A newer trend in content markup has been in response to internationalization: support for textual alternatives such as translations and transliterations, which is robustly implemented in both JATS and ePub3. As content markup moved beyond just creating printed pages to managing collections of text and media, packaging has become a key issue. The ePub standards include the most robust and elegant solution to date.

In the history of content markup languages, the most significant change has been the move from rendition to structure. TeX was a rich typesetting language; LaTeX was a set of macros built on TeX that associated formatting with structure. SGML and XML were focused on structure but rendition elements were present in varying degrees. HTML was both presentation and structure along with dynamic reflowable rendition. EPub supported reflowable rendition but now ePub3 also supports fixed layout, so the pendulum can swing both ways as standards evolve.

HTML5 is a big change from early HTML: it is now more “structurally semantic” and presentation has been moved to the CSS vocabulary. So it is much more like a document DTD in the XML tradition with rich structural markup. An amusing example of this profound change is the group of elements that in HTML4 were called “font style elements” and now in HTML5 are called “text level semantics”. The “” element definition changed from “renders as italic text style” to “represents a span of text in an alternate voice or mood.” This is a recent instance of a key markup design choice that has been on the table since the earliest days of SGML.

Content markup standards are inherently complex so there can be a wide variety in how they are used.

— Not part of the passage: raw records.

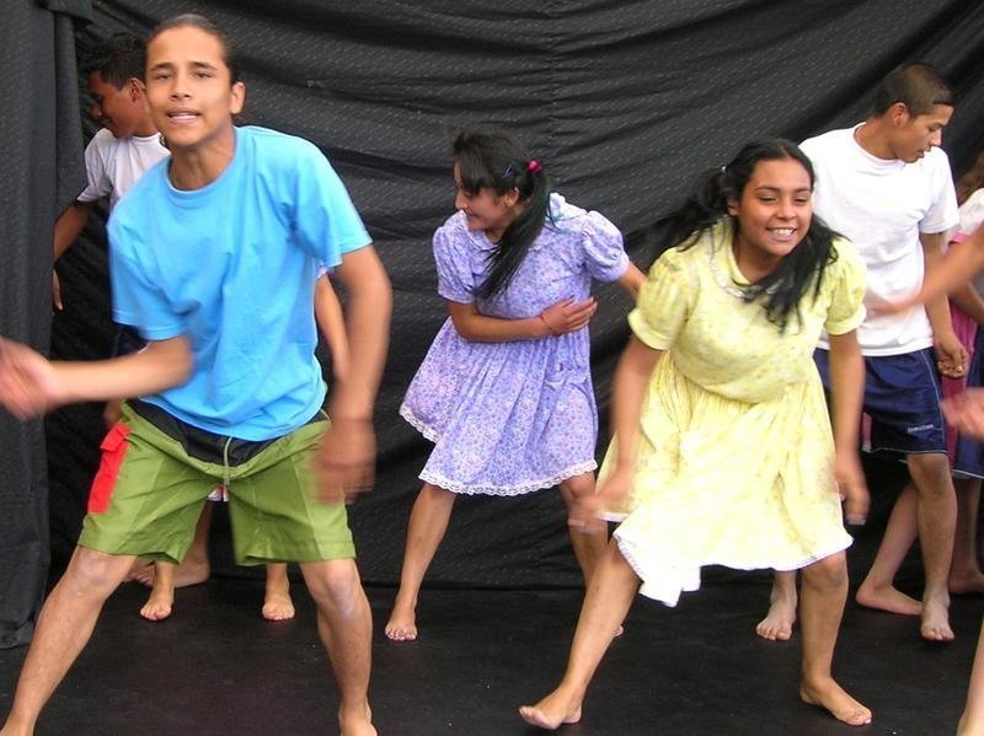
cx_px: 492
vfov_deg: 41.8
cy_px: 368
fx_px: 966
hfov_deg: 54.0
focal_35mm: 34
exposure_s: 1/72.8
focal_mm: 5.7
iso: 50
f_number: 4.9
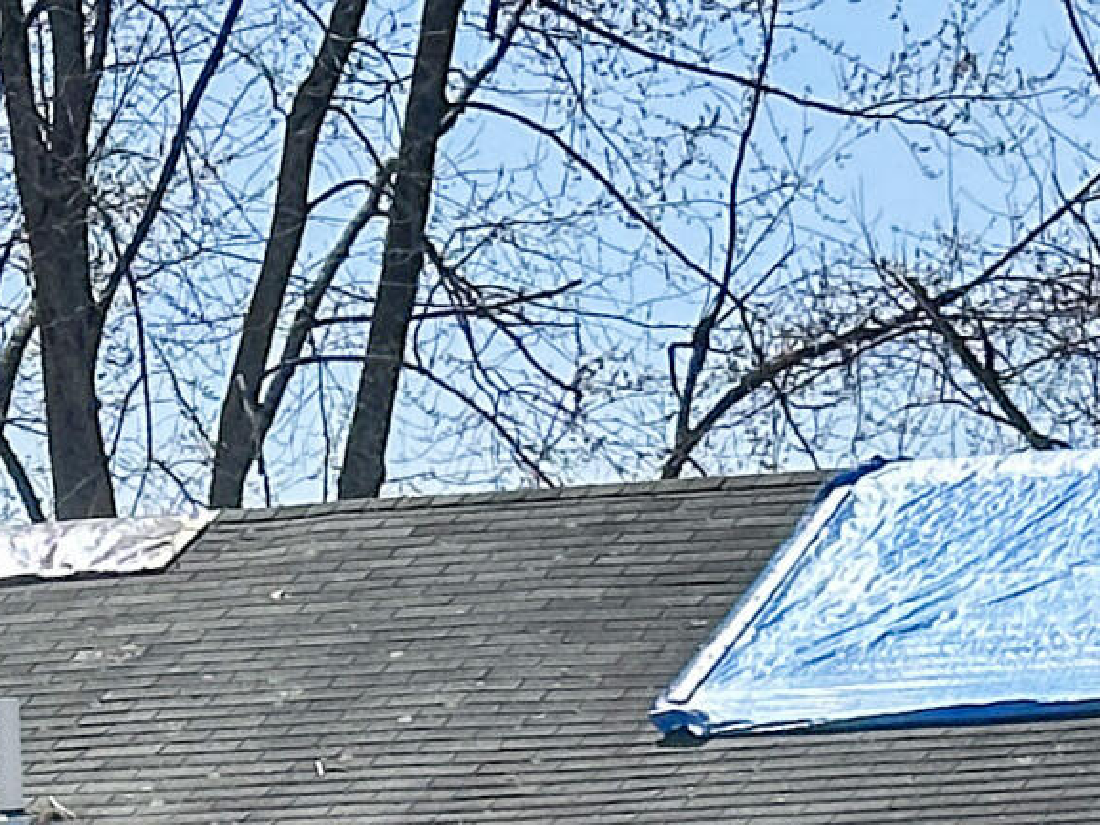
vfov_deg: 5.7
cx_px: 243
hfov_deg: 7.9
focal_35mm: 250
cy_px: 2118
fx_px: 7944
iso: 64
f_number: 1.78
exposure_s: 1/4016
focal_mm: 6.86
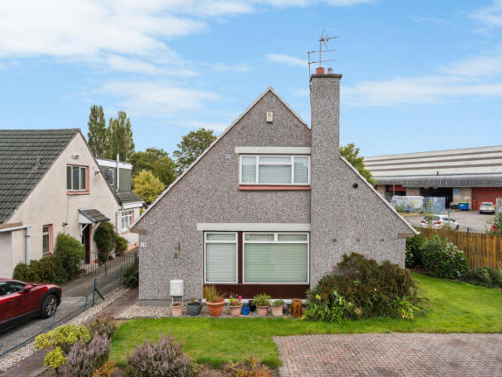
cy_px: 190
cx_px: 268
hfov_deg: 73.8
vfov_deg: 58.9
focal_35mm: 23
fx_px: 333
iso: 160
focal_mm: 21
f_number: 5.6
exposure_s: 1/500
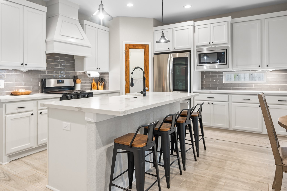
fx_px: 199
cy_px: 76
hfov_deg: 71.4
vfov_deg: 51.0
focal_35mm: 25
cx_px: 131
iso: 100
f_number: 4
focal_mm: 18
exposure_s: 1/3
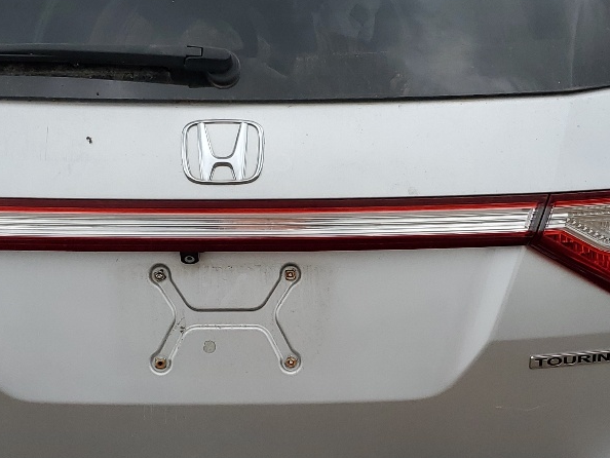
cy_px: 264
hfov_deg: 27.8
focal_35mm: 70
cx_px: 298
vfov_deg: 21.0
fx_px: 1234
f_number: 1.5
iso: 50
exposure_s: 1/1250
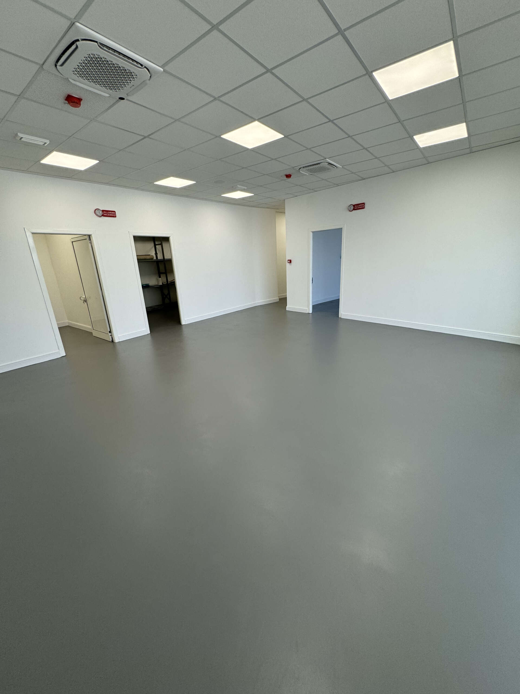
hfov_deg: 85.7
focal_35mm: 14
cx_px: 260
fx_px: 280
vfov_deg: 102.1
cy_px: 347
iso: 64
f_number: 2.2
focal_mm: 2.22
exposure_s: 1/99
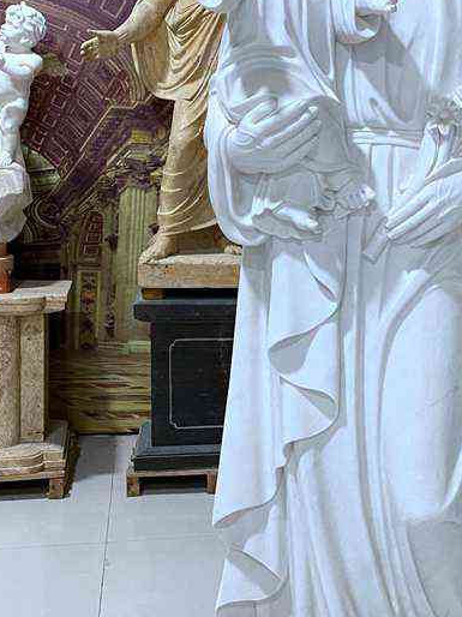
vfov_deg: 35.6
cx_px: 406
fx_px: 962
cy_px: 298
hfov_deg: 26.2
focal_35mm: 54
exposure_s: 1/60
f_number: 1.8
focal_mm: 4.25
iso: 320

Standardization of usage can be at various levels: within a single work, a collection, a publisher, or a genre. Usage can also change over time. These practices are defined as “usages profiles” and include how one standard invokes another. For example, ePub uses a specific profile of HTML5. Meanwhile, JATS4R (JATS for Reuse) is a newly developing profile defining a subset of the JATS standard.

When designing content management solutions using content markup standards, there are many key issues. The highest-level choice is whether to use a delivery format or a master format from which multiple renditions can be generated; the new rich design of HTML5 means that it could potentially be both. Reusability of content, present and future, is another key solution requirement. As standards will inevitably evolve over time, version control of both content and specification/standardization is critical to protecting the future use of the content.

Metadata management is a long-standing design challenge: is it embedded or extracted from the content or managed externally? A robust workflow solution has to manage not only the structured markup but also the content itself; e.g., editorial preferences such as section headings. Controlling content styling is not a functionality of markup languages but can be managed with pre-edit and validation tools that connect the markup structure with editorial guidelines.

The NISO JATS standard is the most-used standard in the journal publishing space. It is a massive content markup vocabulary with rich markup for front matter and citations. Because it is complex, usage is wildly variable across the community. EPub3, described as a “distribution and interchange format”, is a great set of components that goes beyond just content markup: package, metadata, rendition, and semantic support such as RDFa. Because of the change of HTML5 toward structure markup, the difference between JATS and ePub has diminished.

In the past, the differences between the books and journals communities were significant. Books had strong metadata needs driven early on by the book-selling process; journals later moved to significant metadata exchange. As e-book readers were industry tools, book publishers had to support industry standard applications. Online journal publishers focused on HTML and PDF on hosting platforms. In the last decade, the differences have diminished as the rise of mobile reading devices as reader platforms has impacted both books and journals. Some journal publishers started using ePub to deliver articles or entire issues.

As the standards landscape continues to evolve, long-term success will depend on leveraging community expertise and implementing standards using robust content management practices.